One such procedure is an analogue of the Rao–Blackwell procedure for mean-unbiased estimators: The procedure holds for a smaller class of probability distributions than does the Rao–Blackwell procedure for mean-unbiased estimation but for a larger class of loss functions.

===Lifetime analysis: Survival analysis and reliability===
If a family of distributions $\ f_\theta(x)$ has the monotone likelihood ratio property in $\ T(X)\ ,$
1. the family has monotone decreasing hazard rates in $\ \theta$ (but not necessarily in $\ T(X)$)
2. the family exhibits the first-order (and hence second-order) stochastic dominance in $\ x\ ,$ and the best Bayesian update of $\ \theta$ is increasing in $T(X)$.

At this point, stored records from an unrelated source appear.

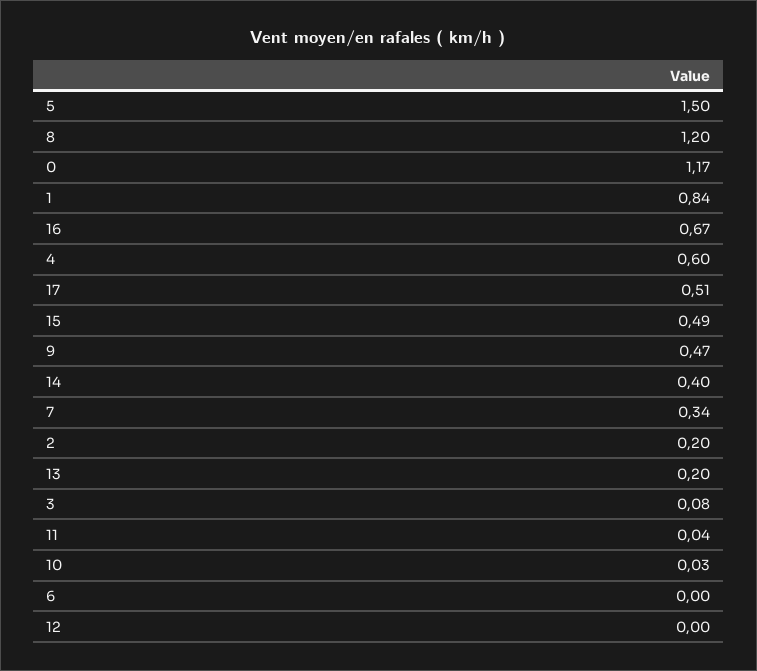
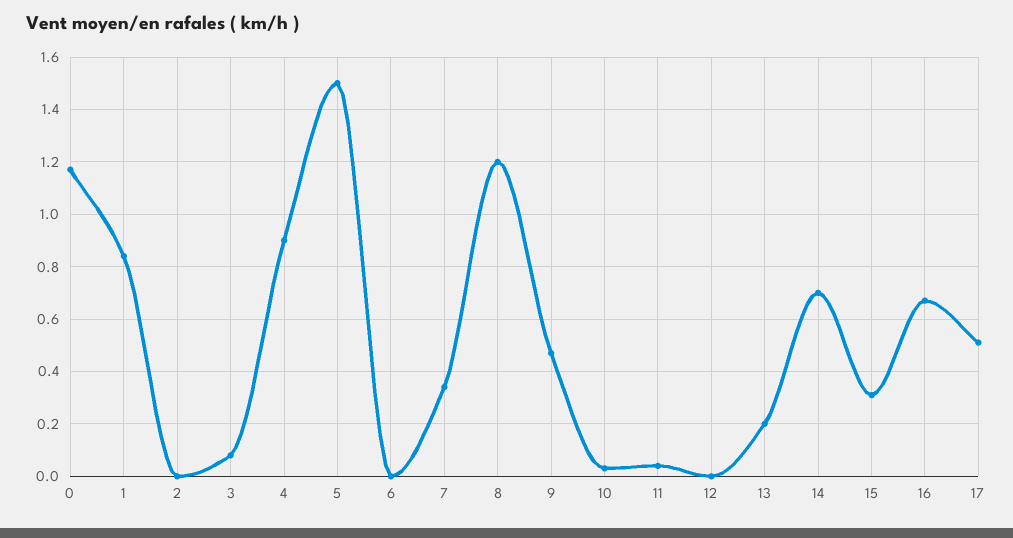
  {
    "5": 1.5,
    "8": 1.2,
    "0": 1.17,
    "1": 0.84,
    "16": 0.67,
-   "4": 0.6,
+   "4": 0.9,
    "17": 0.51,
-   "15": 0.49,
+   "15": 0.3,
    "9": 0.47,
-   "14": 0.4,
+   "14": 0.7,
    "7": 0.34,
-   "2": 0.2,
+   "2": 0,
    "13": 0.2,
    "3": 0.08,
    "11": 0.04,
    "10": 0.03,
    "6": 0,
    "12": 0
  }

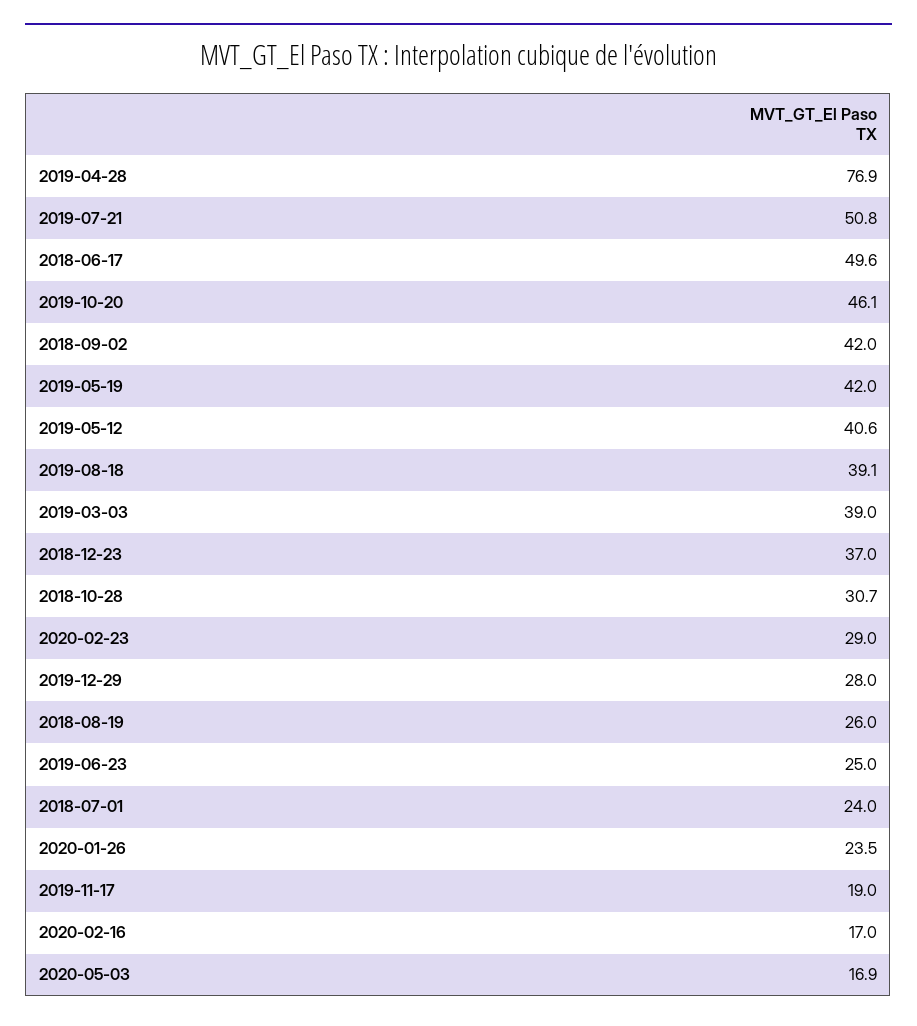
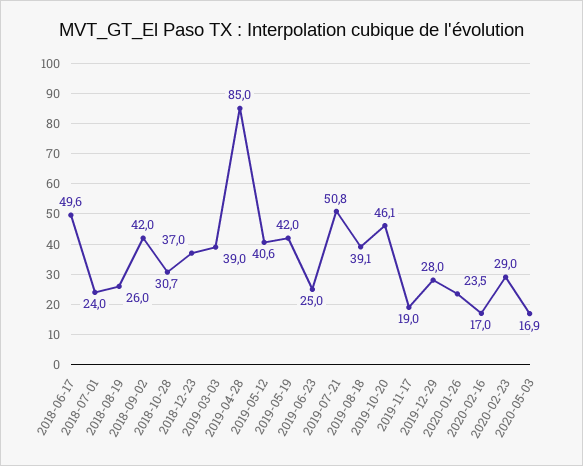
  {
-   "2019-04-28": 76.9,
+   "2019-04-28": 85,
    "2019-07-21": 50.8,
    "2018-06-17": 49.6,
    "2019-10-20": 46.1,
    "2018-09-02": 42,
    "2019-05-19": 42,
    "2019-05-12": 40.6,
    "2019-08-18": 39.1,
    "2019-03-03": 39,
    "2018-12-23": 37,
    "2018-10-28": 30.7,
    "2020-02-23": 29,
    "2019-12-29": 28,
    "2018-08-19": 26,
    "2019-06-23": 25,
    "2018-07-01": 24,
    "2020-01-26": 23.5,
    "2019-11-17": 19,
    "2020-02-16": 17,
    "2020-05-03": 16.9
  }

But not conversely: neither monotone hazard rates nor stochastic dominance imply the MLRP.

====Proofs====

Let distribution family $\ f_\theta$ satisfy MLR in $\ x\ ,$ so that for $\ \theta_1 > \theta_0$ and $\ x_1 > x_0\ :$

 $\ \frac{ f_{\theta_1}(x_1) }{\ f_{\theta_0}(x_1)\ } \geq \frac{\ f_{\theta_1}(x_0)\ }{ f_{\theta_0}(x_0) }\ ,$

or equivalently:

 $\ f_{\theta_1}(x_1)\ f_{\theta_0}(x_0) \geq f_{\theta_1}(x_0)\ f_{\theta_0}(x_1) ~.$

Integrating this expression twice, we obtain:

| 1. To $\ x_1$ with respect to $\ x_0$ $$\begin{align} & \int_{\min X}^{x_1}\ f_{\theta_1}(x_1)\ f_{\theta_0}(x_0)\ \mathrm{d} x_0 \\[6pt] \geq {} & \int_{\min X}^{x_1}\ f_{\theta_1}(x_0)\ f_{\theta_0}(x_1)\ \mathrm{d} x_0 \end{align}$$ integrate and rearrange to obtain $\frac{ f_{\theta_1}(x) }{\ f_{\theta_0}(x)\ } \geq \frac{ F_{\theta_1}(x) }{\ F_{\theta_0}(x)\ }$ | | 2. From $x_0$ with respect to $\ x_1$ $$\begin{align} & \int_{x_0}^{\max X}\ f_{\theta_1}(x_1)\ f_{\theta_0}(x_0) \ \mathrm{d} x_1 \\[6pt] \geq {} & \int_{x_0}^{\max X}\ f_{\theta_1}(x_0)\ f_{\theta_0}(x_1) \ \mathrm{d} x_1 \end{align}$$ integrate and rearrange to obtain $\frac{ 1 - F_{\theta_1}(x) }{\ 1 - F_{\theta_0}(x)\ } \geq \frac{ f_{\theta_1}(x) }{\ f_{\theta_0}(x)\ }$ |

====First-order stochastic dominance====

Combine the two inequalities above to get first-order dominance:
$F_{\theta_1}(x) \leq F_{\theta_0}(x) ~ \forall x$

====Monotone hazard rate====

Use only the second inequality above to get a monotone hazard rate:
$\ \frac{ f_{\theta_1}(x) }{\ 1 - F_{\theta_1}(x)\ } \leq \frac{ f_{\theta_0}(x) }{\ 1 - F_{\theta_0}(x)\ } ~ \forall x$

==Uses==

===Economics===

The MLR is an important condition on the type distribution of agents in mechanism design and economics of information, where Paul Milgrom defined "favorableness" of signals (in terms of stochastic dominance) as a consequence of MLR.
Most solutions to mechanism design models assume type distributions that satisfy the MLR to take advantage of solution methods that may be easier to apply and interpret.